-------- Source information --------

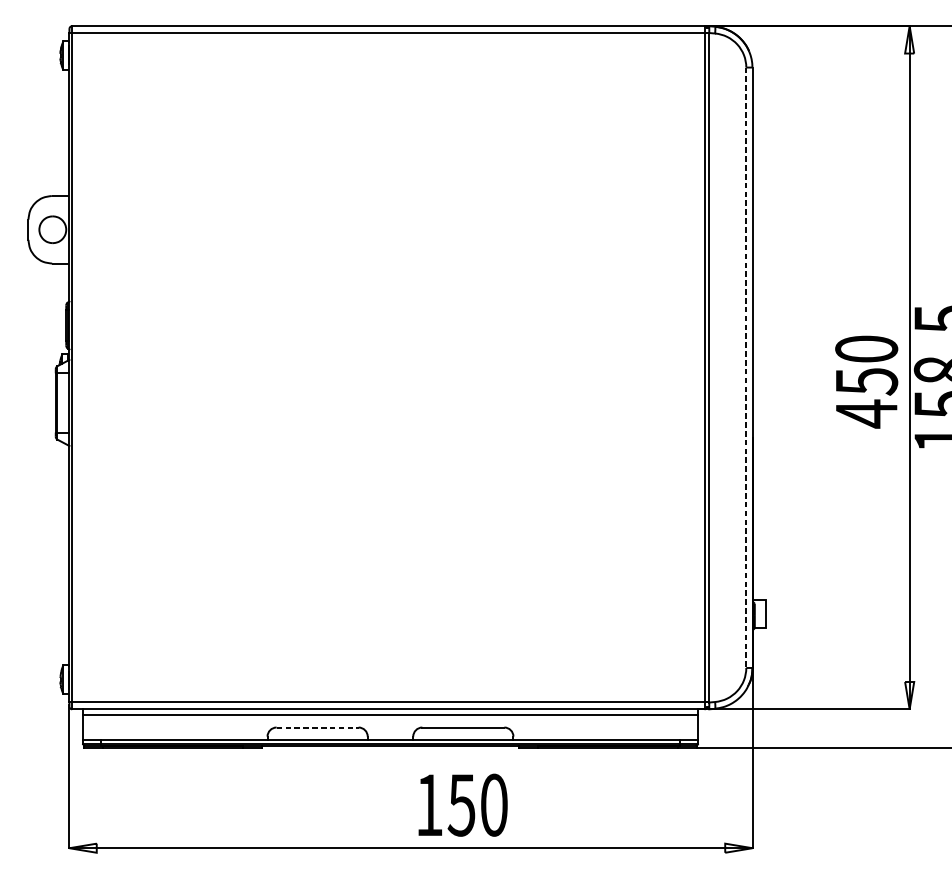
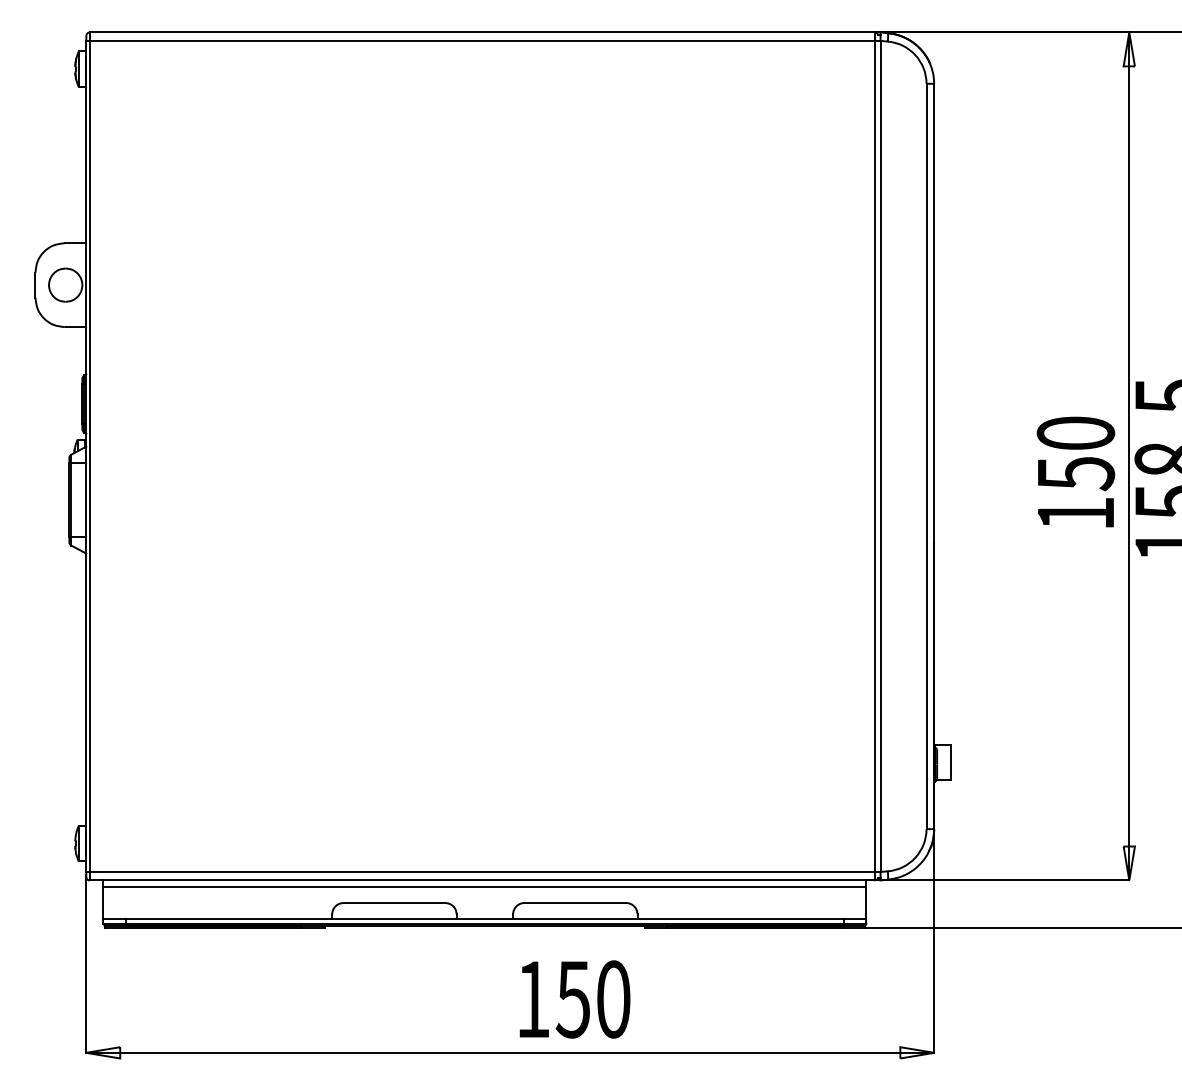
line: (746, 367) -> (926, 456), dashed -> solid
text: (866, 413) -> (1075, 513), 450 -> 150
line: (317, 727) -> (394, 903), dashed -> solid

--------
-------- Source information --------

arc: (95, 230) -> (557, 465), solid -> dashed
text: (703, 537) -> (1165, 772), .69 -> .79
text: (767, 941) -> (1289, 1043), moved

--------
-------- Source information --------

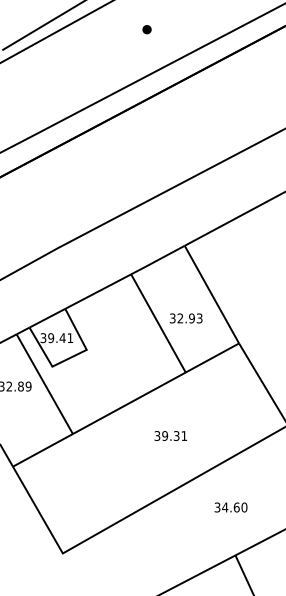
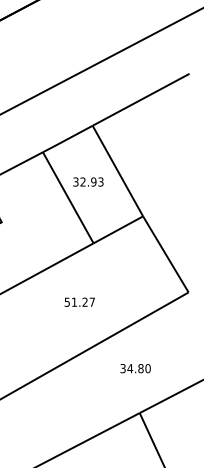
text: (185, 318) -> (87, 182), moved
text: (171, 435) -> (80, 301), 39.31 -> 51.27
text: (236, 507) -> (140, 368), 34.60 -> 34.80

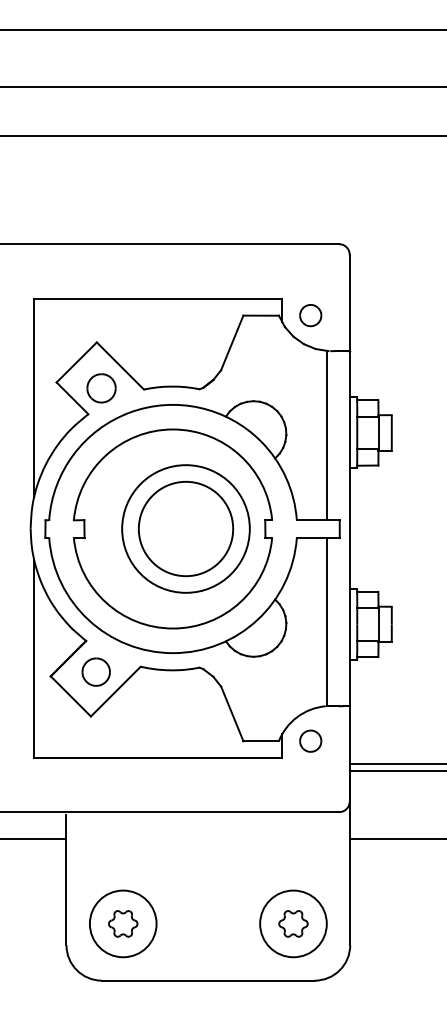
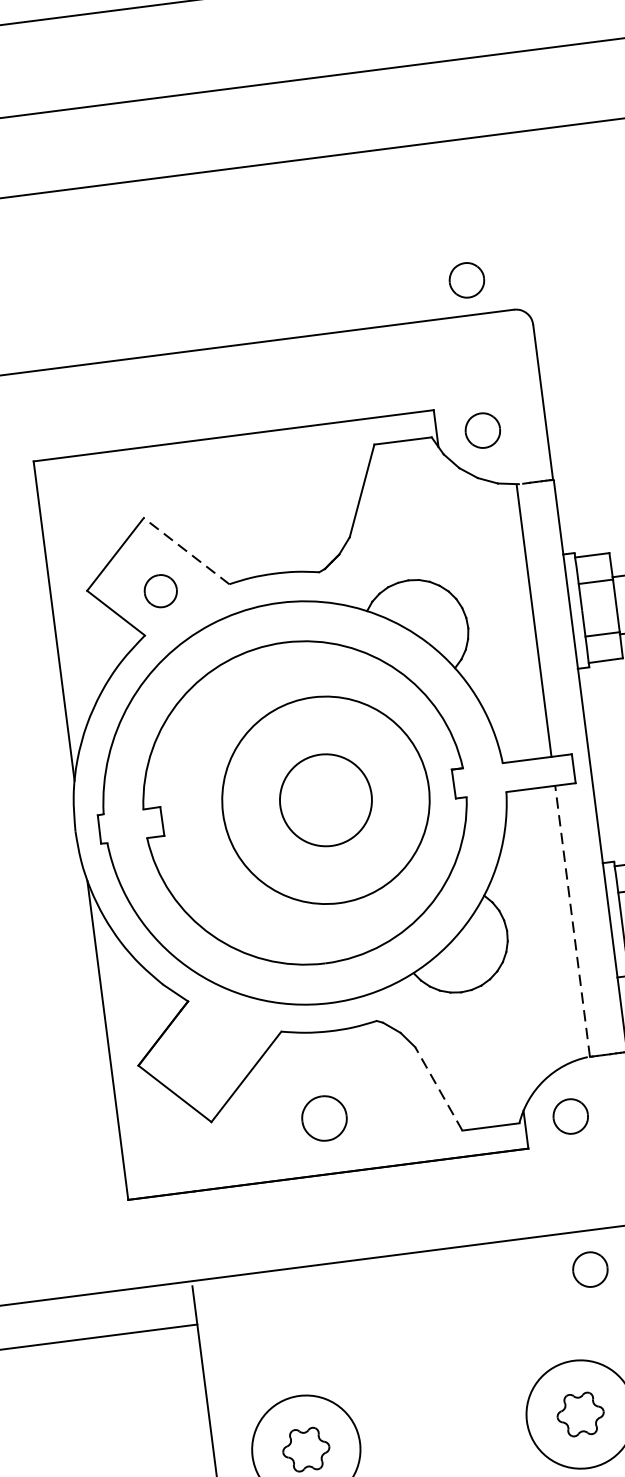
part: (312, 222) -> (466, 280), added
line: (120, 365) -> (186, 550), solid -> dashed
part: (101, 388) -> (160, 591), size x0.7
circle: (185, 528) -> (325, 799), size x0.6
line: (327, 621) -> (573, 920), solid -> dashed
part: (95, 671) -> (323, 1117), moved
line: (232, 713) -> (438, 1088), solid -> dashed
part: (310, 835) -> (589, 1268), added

--------

**The task**
Above are some lines. Repeat exactly, and only, those from the line that has "line: (120, 365)" through the line that has "line: (232, 713)".

**Problem solution**
line: (120, 365) -> (186, 550), solid -> dashed
part: (101, 388) -> (160, 591), size x0.7
circle: (185, 528) -> (325, 799), size x0.6
line: (327, 621) -> (573, 920), solid -> dashed
part: (95, 671) -> (323, 1117), moved
line: (232, 713) -> (438, 1088), solid -> dashed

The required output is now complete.